Researchers are testing treated sewage sludge, called biosolids, for use in urban settings.
In a new study, researchers combined high-quality biosolids with other urban waste – food and yard waste, sawdust, nut shells, for example. They found several such mixtures to be acceptable in terms of smell and looks, and the mixtures also supported plant growth.
Using biosolids and urban waste to make topsoil or engineer additions that increase soil fertility has several benefits.
“Soil additions must have nutrients, and ideally organic matter, to support plant growth,” says Ryan Batjiaka, a researcher at the University of Washington. “We are currently very dependent on finite resources to supply these nutrients.”
For example, phosphorus is often extracted from mines as rock phosphate. Nitrogen is synthetically produced using a process that consumes 3% to 5% of global natural gas production.
“When we use biosolids and urban residuals to create topsoil or soil additions, we are not extracting these finite resources,” says Batjiaka. “Instead, we are recycling nutrients that flow through the systems we manage.”
This concept extends to topsoil as well. “We can import virgin topsoil, which degrades land elsewhere,” he says. “It’s preferable, though, if we can use urban residuals to provide what’s needed to create topsoils.”
Batjiaka understands that there can be doubts and uncertainty about using municipal waste. “That’s where science plays an important role,” he says. “Research can provide objective information on an important resource our society will be producing endlessly.”
The municipal biosolids used in the study were processed rigorously to make them safe. After processing, they met stringent Environmental Protection Agency requirements for unrestricted use.
The researchers mixed the processed biosolids with different yard or lumber waste and sand.

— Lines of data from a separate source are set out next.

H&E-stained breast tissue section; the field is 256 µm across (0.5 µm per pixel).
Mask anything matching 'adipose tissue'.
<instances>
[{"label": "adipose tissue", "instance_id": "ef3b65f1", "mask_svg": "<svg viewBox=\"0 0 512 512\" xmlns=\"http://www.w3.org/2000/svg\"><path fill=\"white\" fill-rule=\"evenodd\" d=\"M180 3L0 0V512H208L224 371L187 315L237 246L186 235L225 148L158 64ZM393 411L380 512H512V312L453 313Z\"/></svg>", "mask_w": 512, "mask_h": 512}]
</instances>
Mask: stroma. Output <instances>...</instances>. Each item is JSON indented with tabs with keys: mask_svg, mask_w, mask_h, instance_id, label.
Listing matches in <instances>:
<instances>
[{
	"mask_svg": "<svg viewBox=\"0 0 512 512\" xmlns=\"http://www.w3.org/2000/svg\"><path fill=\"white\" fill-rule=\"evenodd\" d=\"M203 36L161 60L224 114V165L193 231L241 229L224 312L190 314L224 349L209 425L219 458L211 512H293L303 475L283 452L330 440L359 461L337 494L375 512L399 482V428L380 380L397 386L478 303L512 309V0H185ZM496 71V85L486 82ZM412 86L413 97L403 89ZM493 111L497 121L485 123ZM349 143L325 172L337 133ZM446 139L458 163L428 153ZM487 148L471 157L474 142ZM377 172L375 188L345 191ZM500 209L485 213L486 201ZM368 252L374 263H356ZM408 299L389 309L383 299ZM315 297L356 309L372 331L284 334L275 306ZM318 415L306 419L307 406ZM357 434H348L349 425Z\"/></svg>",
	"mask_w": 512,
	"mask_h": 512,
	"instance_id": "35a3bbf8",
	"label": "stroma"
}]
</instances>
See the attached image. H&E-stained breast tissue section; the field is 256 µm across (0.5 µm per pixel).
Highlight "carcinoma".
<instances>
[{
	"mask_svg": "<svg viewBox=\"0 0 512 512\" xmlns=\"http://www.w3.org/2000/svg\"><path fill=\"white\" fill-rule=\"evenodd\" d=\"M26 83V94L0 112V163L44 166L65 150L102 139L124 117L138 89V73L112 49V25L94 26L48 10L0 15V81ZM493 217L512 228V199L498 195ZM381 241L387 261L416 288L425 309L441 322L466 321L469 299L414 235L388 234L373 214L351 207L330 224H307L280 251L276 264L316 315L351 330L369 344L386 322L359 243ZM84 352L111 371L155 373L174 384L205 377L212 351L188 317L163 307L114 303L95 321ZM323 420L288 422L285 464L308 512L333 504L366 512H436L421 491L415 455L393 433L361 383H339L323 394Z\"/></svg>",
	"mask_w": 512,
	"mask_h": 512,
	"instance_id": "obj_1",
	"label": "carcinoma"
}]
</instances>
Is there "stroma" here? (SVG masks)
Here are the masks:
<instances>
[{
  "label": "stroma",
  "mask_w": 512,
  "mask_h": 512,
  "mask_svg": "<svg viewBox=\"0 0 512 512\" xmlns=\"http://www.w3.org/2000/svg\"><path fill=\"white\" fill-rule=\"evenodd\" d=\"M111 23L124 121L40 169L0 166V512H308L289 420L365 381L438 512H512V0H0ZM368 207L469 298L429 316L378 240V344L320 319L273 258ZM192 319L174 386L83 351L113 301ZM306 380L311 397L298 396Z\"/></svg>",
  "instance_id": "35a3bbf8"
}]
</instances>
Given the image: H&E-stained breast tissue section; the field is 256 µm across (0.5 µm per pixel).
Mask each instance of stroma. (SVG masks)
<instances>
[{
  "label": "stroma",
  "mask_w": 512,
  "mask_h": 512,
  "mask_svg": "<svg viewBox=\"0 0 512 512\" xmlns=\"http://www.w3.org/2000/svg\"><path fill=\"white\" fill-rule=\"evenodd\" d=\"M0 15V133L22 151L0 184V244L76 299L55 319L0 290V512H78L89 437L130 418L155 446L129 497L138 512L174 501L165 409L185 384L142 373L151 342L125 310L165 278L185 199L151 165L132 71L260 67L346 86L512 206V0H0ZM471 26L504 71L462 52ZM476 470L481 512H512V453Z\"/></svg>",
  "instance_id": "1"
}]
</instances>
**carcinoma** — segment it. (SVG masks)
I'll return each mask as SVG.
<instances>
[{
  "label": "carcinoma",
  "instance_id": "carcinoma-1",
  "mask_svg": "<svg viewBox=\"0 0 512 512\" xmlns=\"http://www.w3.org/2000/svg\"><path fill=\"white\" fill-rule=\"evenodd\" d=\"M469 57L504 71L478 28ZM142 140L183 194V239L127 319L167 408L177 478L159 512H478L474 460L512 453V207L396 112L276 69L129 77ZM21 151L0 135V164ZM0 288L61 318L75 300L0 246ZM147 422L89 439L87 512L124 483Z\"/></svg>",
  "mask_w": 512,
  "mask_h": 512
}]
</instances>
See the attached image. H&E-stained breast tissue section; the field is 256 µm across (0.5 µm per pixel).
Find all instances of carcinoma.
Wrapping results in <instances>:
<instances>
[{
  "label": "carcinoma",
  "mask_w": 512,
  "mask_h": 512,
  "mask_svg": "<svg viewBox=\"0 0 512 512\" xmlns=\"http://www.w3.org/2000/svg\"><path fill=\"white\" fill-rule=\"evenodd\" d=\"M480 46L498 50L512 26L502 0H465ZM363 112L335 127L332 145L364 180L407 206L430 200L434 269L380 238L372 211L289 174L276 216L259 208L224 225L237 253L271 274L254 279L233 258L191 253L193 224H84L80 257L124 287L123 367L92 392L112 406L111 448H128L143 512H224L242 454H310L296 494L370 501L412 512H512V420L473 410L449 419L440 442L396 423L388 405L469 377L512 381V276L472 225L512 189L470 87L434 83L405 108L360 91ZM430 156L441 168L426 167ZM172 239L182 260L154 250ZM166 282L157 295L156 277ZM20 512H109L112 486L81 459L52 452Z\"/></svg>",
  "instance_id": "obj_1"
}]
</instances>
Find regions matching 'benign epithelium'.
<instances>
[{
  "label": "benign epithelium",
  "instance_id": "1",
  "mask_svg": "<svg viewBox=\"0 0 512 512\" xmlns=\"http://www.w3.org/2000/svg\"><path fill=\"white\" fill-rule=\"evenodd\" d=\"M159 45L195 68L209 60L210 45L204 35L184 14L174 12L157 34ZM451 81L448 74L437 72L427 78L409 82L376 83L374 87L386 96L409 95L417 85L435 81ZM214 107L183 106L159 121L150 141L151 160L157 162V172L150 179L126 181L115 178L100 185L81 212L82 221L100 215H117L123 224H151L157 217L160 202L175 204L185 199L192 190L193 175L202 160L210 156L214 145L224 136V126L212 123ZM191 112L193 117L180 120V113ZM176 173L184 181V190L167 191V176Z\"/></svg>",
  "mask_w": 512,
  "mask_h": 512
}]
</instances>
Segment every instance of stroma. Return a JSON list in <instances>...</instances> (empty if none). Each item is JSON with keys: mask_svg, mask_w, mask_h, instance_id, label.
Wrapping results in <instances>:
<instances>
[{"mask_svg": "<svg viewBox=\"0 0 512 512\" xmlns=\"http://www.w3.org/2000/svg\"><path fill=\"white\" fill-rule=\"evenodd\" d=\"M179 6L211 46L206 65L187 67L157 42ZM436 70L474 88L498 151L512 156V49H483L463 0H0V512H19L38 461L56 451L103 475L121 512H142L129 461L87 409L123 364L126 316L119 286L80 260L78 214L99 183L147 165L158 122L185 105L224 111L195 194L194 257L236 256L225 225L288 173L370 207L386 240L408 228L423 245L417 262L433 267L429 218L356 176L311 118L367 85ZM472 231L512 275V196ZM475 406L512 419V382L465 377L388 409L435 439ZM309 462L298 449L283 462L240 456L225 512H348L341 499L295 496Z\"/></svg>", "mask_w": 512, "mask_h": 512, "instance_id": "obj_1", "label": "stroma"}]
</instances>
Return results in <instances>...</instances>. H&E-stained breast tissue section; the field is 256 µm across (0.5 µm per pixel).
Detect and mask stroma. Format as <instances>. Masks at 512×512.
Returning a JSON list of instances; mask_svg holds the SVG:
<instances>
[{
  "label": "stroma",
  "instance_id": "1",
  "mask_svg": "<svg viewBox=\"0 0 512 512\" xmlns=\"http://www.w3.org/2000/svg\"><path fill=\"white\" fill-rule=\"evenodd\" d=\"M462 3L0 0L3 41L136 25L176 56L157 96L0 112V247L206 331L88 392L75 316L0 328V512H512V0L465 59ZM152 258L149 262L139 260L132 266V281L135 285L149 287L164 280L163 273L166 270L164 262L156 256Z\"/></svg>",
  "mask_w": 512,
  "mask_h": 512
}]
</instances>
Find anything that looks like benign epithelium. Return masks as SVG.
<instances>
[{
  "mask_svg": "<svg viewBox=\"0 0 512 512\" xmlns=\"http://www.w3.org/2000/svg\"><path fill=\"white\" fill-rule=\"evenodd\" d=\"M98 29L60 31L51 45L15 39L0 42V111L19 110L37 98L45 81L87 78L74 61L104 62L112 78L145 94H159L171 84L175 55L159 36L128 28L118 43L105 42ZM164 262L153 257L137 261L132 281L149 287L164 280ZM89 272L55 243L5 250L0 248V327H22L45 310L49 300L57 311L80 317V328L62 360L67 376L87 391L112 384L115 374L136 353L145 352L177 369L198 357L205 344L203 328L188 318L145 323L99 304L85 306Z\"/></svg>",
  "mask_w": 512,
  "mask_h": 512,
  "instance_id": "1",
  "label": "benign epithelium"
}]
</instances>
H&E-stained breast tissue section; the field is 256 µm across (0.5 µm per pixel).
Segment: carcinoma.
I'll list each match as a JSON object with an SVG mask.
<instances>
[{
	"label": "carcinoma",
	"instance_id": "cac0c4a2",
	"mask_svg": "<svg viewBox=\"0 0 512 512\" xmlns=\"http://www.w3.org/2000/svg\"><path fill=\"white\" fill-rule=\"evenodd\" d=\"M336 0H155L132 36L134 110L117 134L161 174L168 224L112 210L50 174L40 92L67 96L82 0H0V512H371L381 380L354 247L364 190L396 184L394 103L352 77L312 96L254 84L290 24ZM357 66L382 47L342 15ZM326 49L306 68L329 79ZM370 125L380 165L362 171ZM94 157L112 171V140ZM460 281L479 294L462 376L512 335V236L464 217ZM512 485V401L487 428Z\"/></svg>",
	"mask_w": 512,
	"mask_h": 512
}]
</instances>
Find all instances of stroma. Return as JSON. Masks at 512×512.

They also had mixtures that included biochar. Biochar is derived from careful burning of plant material to retain high amounts of carbon.
Cucumber, radish and petunia seeds were planted in the different mixtures. The researchers tested both how often the seeds germinated (for cucumber and radish) and how well the plants grew (petunia). They compared results using the biosolid mixtures to results when using commercially available potting soils.
Several of the biosolid mixtures showed promising support for plant growth. In particular, biosolid and yard waste blends performed well.
Do they pass the sniff test?
But biosolid mixtures need to do more than simply support plant growth. They need to look and smell good, as well.
A group of volunteers were asked to assess and grade the visual and odor appeal of the different mixtures.
The volunteers scored several mixtures positively. Among the mixtures they ranked most positively were those made up of half biosolids and half wood waste – with no added sand.
Researchers noticed that the biosolid blends that volunteers preferred tended to be the ones that also supported good plant growth.
“This actually makes sense,” Batjiaka explains. “The characteristics that can reduce plant growth – like excessive ammonia – also have unpleasant odors.”
Ultimately, the study showed that municipal wastes can be used to create viable topsoil blends. These blends can then be used within and near the very municipalities that generate them.
That makes these biosolid blends sustainable and economical. “If we can produce soil products locally, we avoid trucking materials in from distant locations,” says Batjiaka. “That reduces costs and emissions.”
Batjiaka and colleagues are now working to scale up production of these biosolid blended soils.
“The demand for soil products in general can be expected to grow,” says Batjiaka. “Resource recovery – such as reusing municipal waste – provides vital tools for dealing with the critical environmental threats we are currently facing.”